“All that we are is the result of what we have thought. The mind is everything. What we think we become.” ~Buddha
Warmer temperatures and longer sunny days has many of us emerging from our houses to tend to our yards in preparation for the summer months. We’re planting new florals for a pop of color by our front walkway. We are starting tomatoes, herbs and other delights destined for our kitchens.
Tending to this outdoor garden is an ongoing process as grass and weeds threaten to overtake our young plantings. We must keep them watered and flourishing and free of invasive species.
In order to keep our life flourishing, it is vital to tend to our own mental garden. While it is standard to pull a weed as soon as it is spotted in our garden, people often let invasive negative thoughts spread and weave their unhappiness into a dark, tangled mess.
According to Barbara L. Fredrickson, Ph.D., author of Positivity, “experiencing positive emotions broadens people’s minds and builds their resourcefulness in ways that help them become more resilient to adversity and effortlessly achieve what they once could only imagine.”
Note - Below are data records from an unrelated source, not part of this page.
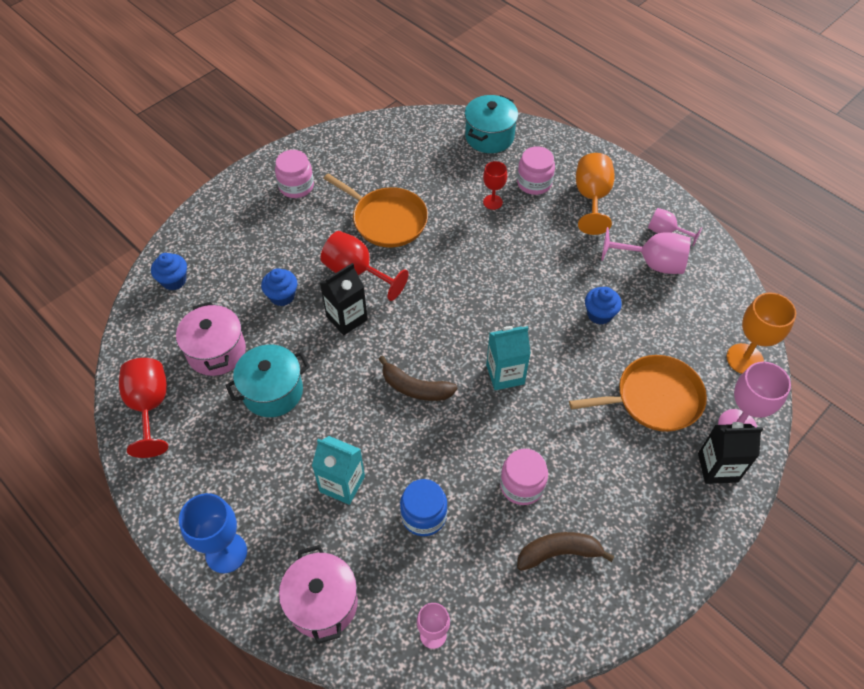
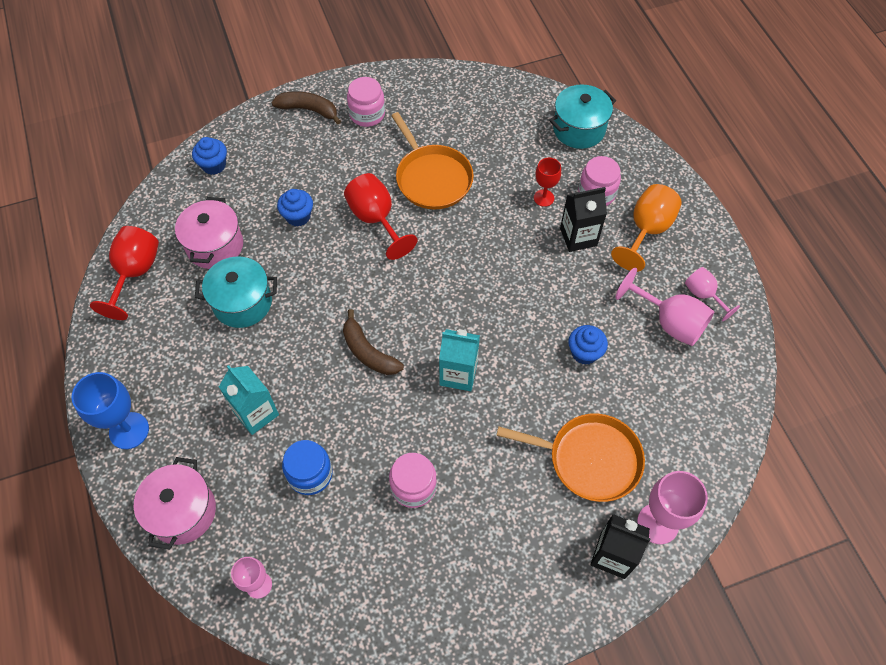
camera: 25 degrees right, 5 degrees up
black carton [320,263,368,335] -> black carton moved to [560,187,607,252]
brown banana [517,532,614,571] -> brown banana moved to [271,91,341,124]
orange goblet [727,292,796,374] -> none

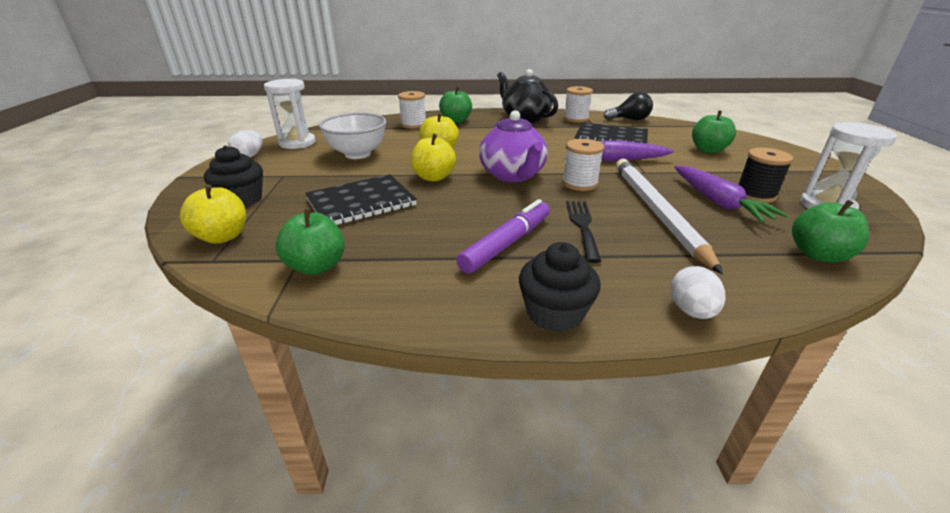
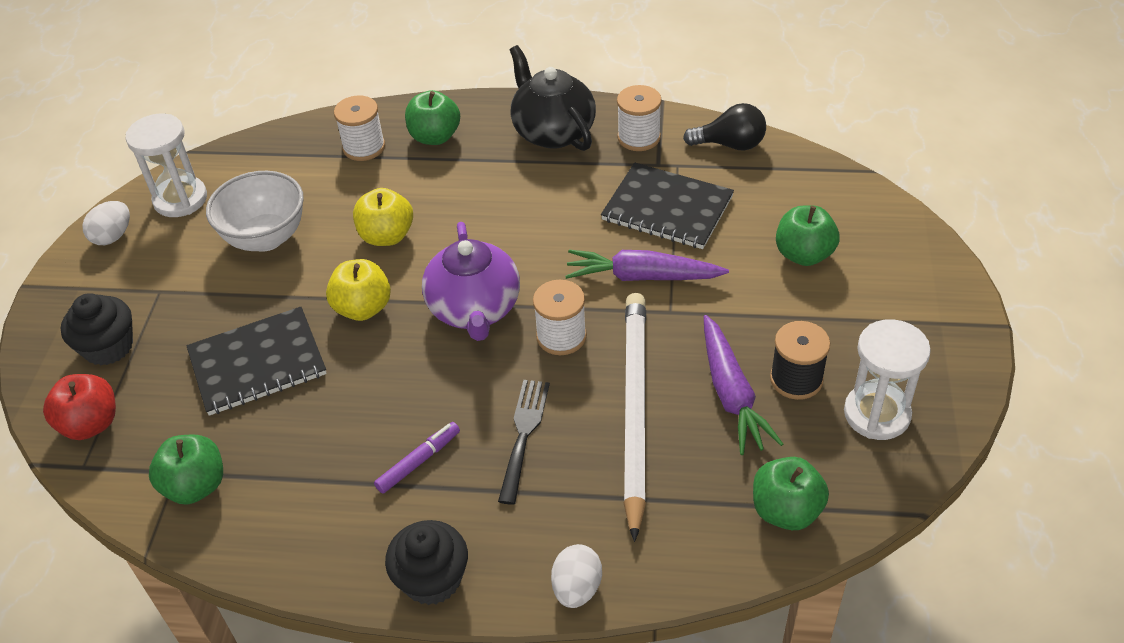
camera: 10 degrees right, 15 degrees up
yellow apple [180,184,246,244] -> red apple [43,374,116,440]
purple marker [456,199,550,274] -> purple marker [374,422,460,494], size x0.62

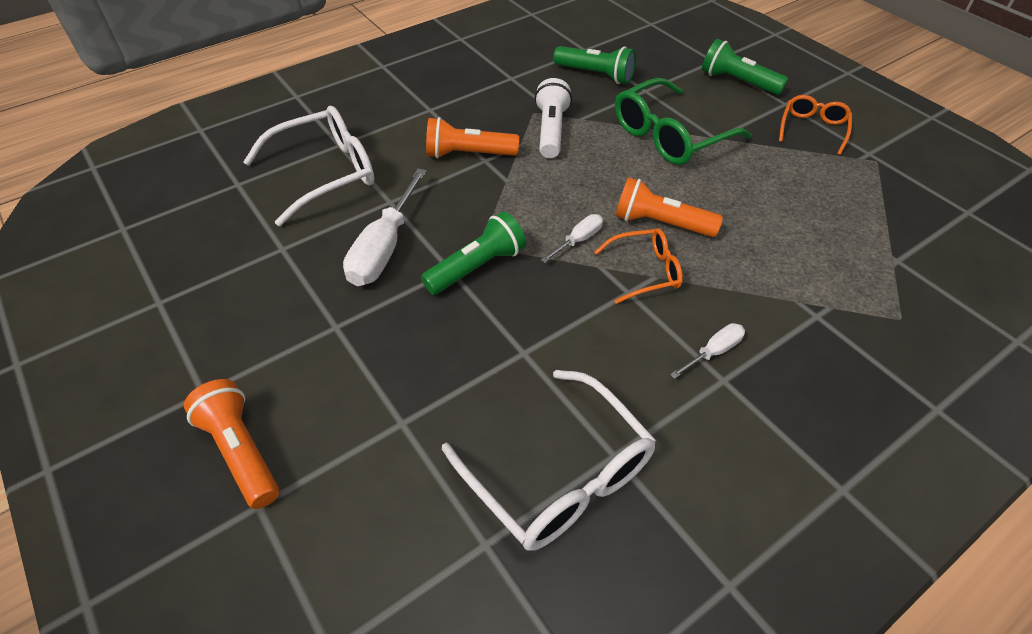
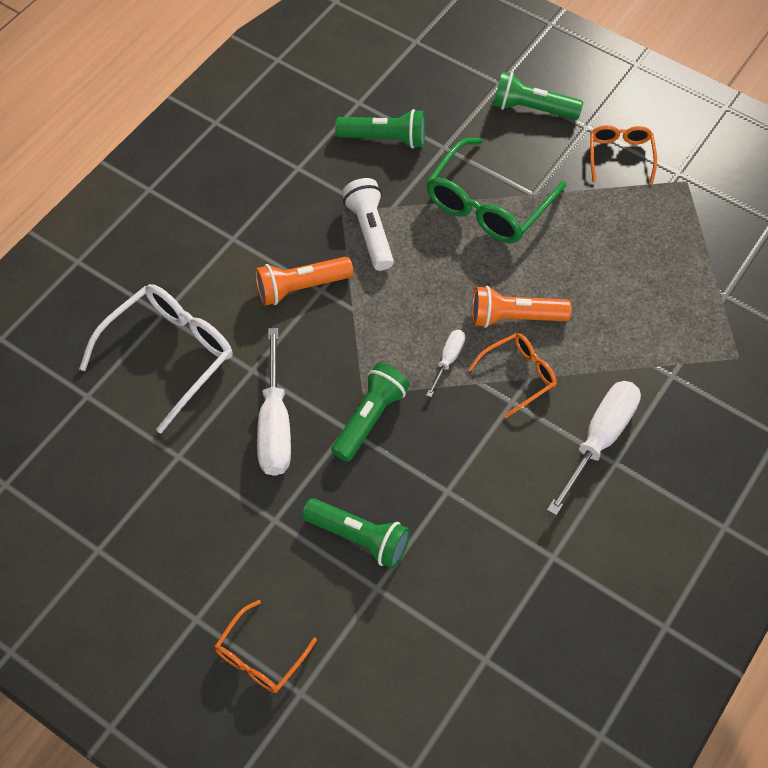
camera: 20 degrees left, 10 degrees up
orange flashlight [184,379,279,509] -> orange glasses [215,600,317,693]
white glasses [442,370,656,551] -> none
white screwdriver [670,323,745,379] -> white screwdriver [547,381,641,516], size x1.96
none -> green flashlight [302,498,410,569]

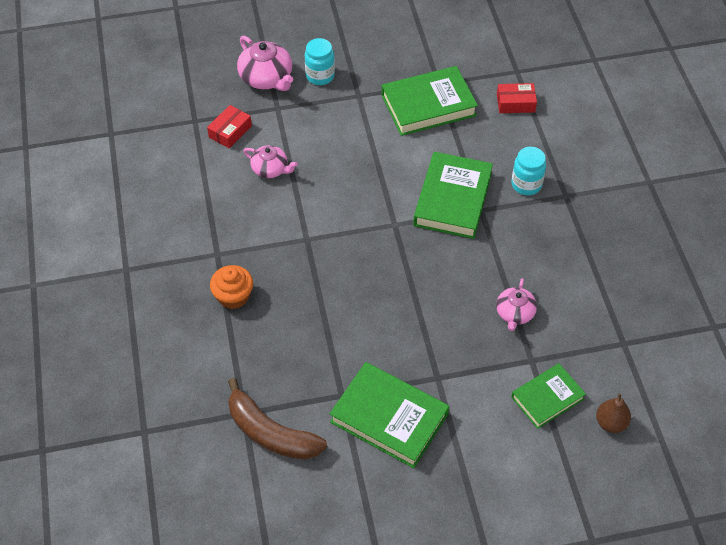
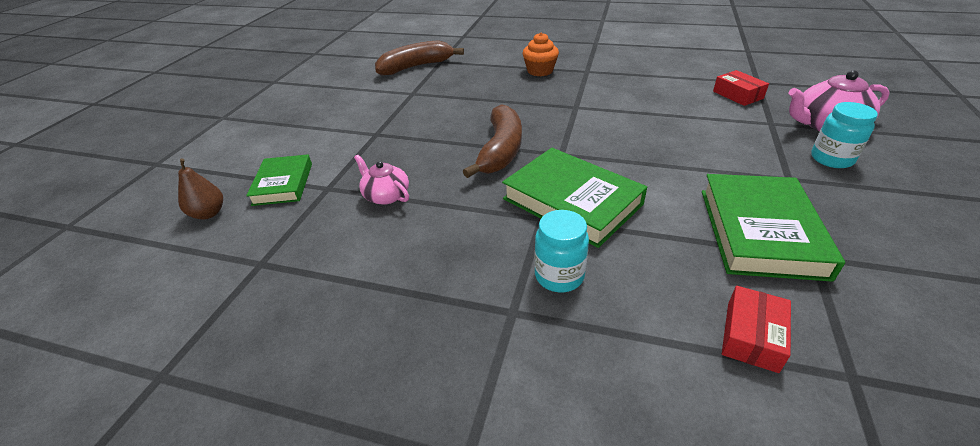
camera: 120 degrees right, 15 degrees down
pink teapot [243,145,298,178] -> none
green book [330,362,449,468] -> none
none -> brown banana [463,104,522,178]

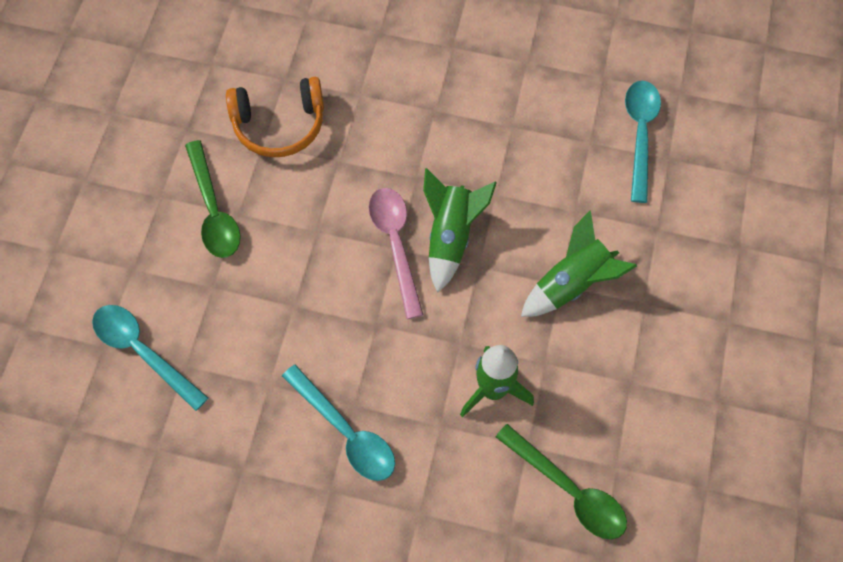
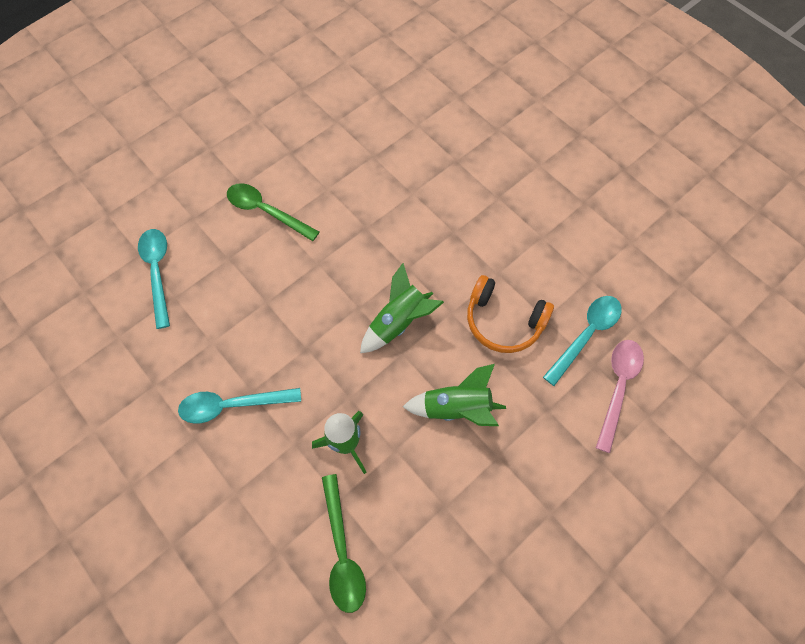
camera: 35 degrees right, 0 degrees up
green spoon [185,140,241,258] -> green spoon turned 105 degrees clockwise [227,183,319,241]
orange headphones [226,77,324,157] -> orange headphones moved to [467,275,554,353]
turquoise spoon [282,365,395,481] -> turquoise spoon turned 90 degrees clockwise [178,388,301,424]
pink spoon [368,188,424,319] -> pink spoon moved to [596,340,644,453]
According to Fredrickson, for every negative thought, it takes THREE positive thoughts or actions to bounce back from it. That’s planting three orchids for every weed you find in your garden. While it may be overkill in your background, it just goes to show how powerful negative thoughts can be.
So, how does one go about reducing the negative muck in our minds? Well, it’s not easy, but the end result is worth it. Science has shown that positive emotions make us happy in the short term and help to build our well being in the long run.
Here are a three ways to reduce negativity to help you get started:
1) Practice Mindfulness
Mindfulness means paying attention to the present moment without passing judgement. It is seeing our thoughts as thoughts and our emotions as emotions — not letting either one control us. When you recognize a thought for what it is, it passes and you take its ability to harm or stress you.
2) Put the Brakes on Rumination
Like an actor rehearsing the lines of a play, our minds often go over and over it again and again events in our past. Whether it was a fight with a loved one yesterday or something you did in high school, our minds love to Tivo these negative moments and call them up, playing the scene over and over.
Know that you control your thoughts. You turn off the Tivo. You hit stop on the CD player. Recognize that your thinking is not going anywhere and distract your mind with another activity.
3) The Switch Negative for Positive
Stress and helplessness comes from how we perceive things, which is often not the most accurate picture. Our mind is a great painter who can exaggerate and blow something out of proportion.
The goal is to recognize that when you feel angry, sad or even happy — there was a thought that created it. Sometimes they are so automatic that you don’t even know you are doing it. It takes time to develop this awareness (hence the not so easy but worth it statement above). Identify the thought and substitute more realistic, self-enhancing (or positive) thoughts. The goal is to break the habit of spiraling into negativity.
Just like gardening, raising your positivity ratio is a daily work in progress. You will have kick-butt days and others that may not be worth writing home to mom about. But in the end, it will start to shape your world.